[Directions for this task] Rewrite the stretch from the line containing "8/3 神奈川県横浜市戸塚区 M.K" through the end of the lines, swapping "Faculty of Education" for "School of Education" and changing nothing else. Leave the pictures out of your answer.

[Information provided]
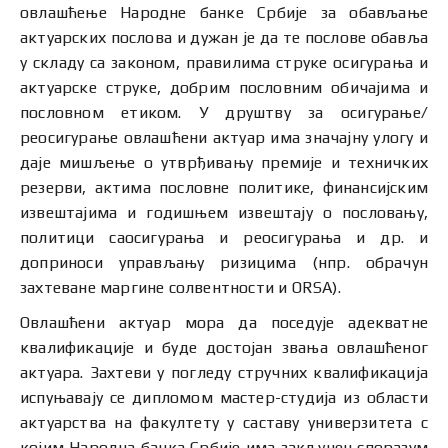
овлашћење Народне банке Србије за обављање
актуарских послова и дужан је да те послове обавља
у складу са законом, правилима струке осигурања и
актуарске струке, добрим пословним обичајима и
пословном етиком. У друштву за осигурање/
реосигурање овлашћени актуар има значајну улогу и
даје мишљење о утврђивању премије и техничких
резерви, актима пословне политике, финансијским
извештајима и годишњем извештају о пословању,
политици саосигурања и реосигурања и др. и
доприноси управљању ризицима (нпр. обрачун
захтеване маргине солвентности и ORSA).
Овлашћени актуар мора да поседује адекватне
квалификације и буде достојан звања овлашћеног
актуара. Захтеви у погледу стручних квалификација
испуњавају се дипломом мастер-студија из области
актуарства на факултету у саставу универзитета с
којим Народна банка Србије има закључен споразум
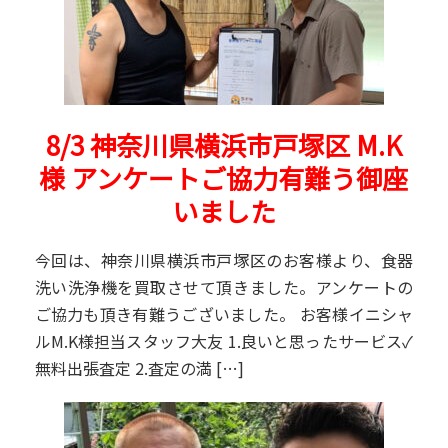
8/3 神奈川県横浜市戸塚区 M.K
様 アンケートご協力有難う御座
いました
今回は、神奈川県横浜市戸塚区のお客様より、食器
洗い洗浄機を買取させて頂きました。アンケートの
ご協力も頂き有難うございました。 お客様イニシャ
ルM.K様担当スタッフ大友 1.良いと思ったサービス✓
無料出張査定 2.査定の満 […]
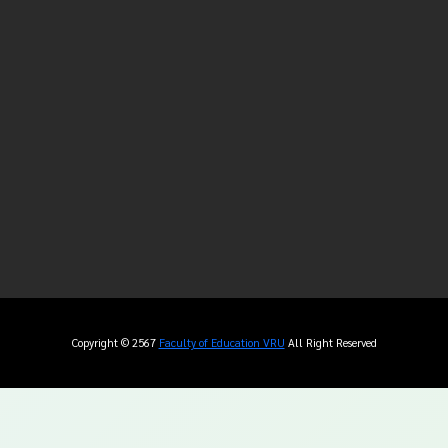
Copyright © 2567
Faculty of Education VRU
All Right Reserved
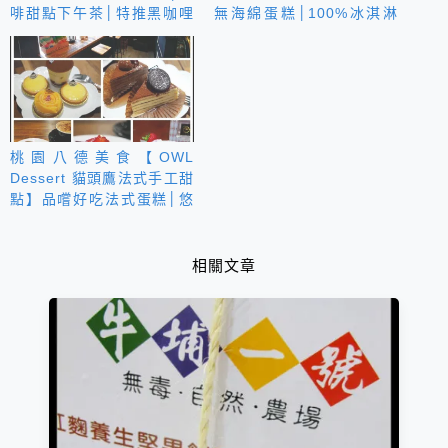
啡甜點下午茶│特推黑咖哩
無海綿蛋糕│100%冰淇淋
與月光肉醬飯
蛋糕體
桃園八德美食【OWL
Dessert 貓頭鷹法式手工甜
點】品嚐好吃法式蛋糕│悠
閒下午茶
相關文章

[Response area]
8/3 神奈川県横浜市戸塚区 M.K
様 アンケートご協力有難う御座
いました
今回は、神奈川県横浜市戸塚区のお客様より、食器
洗い洗浄機を買取させて頂きました。アンケートの
ご協力も頂き有難うございました。 お客様イニシャ
ルM.K様担当スタッフ大友 1.良いと思ったサービス✓
無料出張査定 2.査定の満 […]
Copyright © 2567
School of Education VRU
All Right Reserved
啡甜點下午茶│特推黑咖哩
無海綿蛋糕│100%冰淇淋
與月光肉醬飯
蛋糕體
桃園八德美食【OWL
Dessert 貓頭鷹法式手工甜
點】品嚐好吃法式蛋糕│悠
閒下午茶
相關文章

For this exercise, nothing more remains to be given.